Vol,49-(No.97)

 昨年の本紙1面(7月1日号)で問題提起した【狂気のキラキラネーム】が、今でも会う人ごとに話題になる。なぜ日本人がこんなおかしな事をしてしまうのか。なぜ親としての責任をしっかりと果たせないのか、嘆かわしい。と言う方が多い。そうした中、「成人した娘が速攻で改名してしまった」というニュースが入った。

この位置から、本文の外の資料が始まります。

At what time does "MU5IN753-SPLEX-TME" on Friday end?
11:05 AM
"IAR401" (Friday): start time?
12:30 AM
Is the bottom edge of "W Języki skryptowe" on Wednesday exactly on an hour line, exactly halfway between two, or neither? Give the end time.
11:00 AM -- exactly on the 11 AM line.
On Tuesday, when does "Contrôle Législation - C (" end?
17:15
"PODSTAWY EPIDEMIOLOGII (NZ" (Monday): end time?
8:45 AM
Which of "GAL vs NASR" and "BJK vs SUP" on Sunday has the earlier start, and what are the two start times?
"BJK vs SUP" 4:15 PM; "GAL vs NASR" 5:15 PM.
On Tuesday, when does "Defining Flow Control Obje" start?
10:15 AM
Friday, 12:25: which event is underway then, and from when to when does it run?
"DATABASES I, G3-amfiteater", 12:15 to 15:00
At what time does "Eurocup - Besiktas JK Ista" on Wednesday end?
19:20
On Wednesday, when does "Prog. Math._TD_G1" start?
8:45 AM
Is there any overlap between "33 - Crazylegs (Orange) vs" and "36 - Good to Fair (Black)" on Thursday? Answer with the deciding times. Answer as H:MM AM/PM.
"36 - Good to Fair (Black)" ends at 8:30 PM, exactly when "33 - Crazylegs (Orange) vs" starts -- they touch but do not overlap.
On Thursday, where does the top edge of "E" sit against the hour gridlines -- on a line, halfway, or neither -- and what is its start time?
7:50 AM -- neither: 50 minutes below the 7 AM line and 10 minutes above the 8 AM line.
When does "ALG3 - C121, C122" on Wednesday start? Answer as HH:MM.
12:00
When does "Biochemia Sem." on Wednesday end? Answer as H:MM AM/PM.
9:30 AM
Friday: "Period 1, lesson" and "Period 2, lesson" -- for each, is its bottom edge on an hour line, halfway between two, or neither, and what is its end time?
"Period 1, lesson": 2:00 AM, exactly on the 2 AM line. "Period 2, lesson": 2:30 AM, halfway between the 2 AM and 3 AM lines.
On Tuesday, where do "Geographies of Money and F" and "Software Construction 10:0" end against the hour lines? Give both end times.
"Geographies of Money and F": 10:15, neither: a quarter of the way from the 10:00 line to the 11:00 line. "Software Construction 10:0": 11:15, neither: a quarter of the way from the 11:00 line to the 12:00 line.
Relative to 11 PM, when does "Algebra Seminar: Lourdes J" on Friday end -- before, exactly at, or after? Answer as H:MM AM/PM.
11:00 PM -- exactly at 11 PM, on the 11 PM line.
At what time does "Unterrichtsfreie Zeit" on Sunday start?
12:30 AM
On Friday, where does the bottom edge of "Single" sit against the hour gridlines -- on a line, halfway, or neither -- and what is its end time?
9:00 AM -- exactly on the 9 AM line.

 出生して親に付けてもらった名前がこれまでの20年間、一度も正しく読んでもらえたことがなく、学校でも笑われたことがあった。社会人になってからも届け出など色々な書類に名前を記入する際は訂正と説明の連続だった。法律を調べてみたら、改名できる方法があることが解り、成人するまでずっと計画していた。
-『20年間、訂正し続けなければならなかった気持ちが分かる?』-
 改名後なのでもういいだろう。
これまでの名前は【明香】で、読みは「さやか」。明香でサヤカとは普通読めないし、 明日香の「日」を書き落としたのかと殆どの人が思う。なぜか明日香と漢字も間違えられることもしばしばで名付けた親も近年になって、さすがに後悔していたという。命名のときに何も気がつかなかったのか。
 今まで名前を間違えられた役書関係の書類や会員カードや郵便物を全部証拠として出し、裁判所で許可をもらって変更した。 親には何も言わずに成人になってひとりでやったそうだ。
「せっかく良い名前を付けたのに。なぜ改名なんかした!」と憤る親に、「親友達以外に20年間訂正し続けた辛さがわかる? 役所や病院でも間違われて書類書かれてたし、他人と取り違えられたら大変なことだよ?」 と娘さんは答えた。行動力のあるしっかりしたお嬢さんに育って良かったと思う。親がちょっと変わったことをしたばかりに、しなくていい苦労を続けてきたのだが、現在はもっとひどい名前が氾濫している。「素真穂-すまほ」、「光宙-ぴかちゅう」、この調子だと20年後には改名ブームが起こるかもしれない。5年前、命名に関する省令を大幅に緩和した当時の政権、民主党の責任も大きいのだ。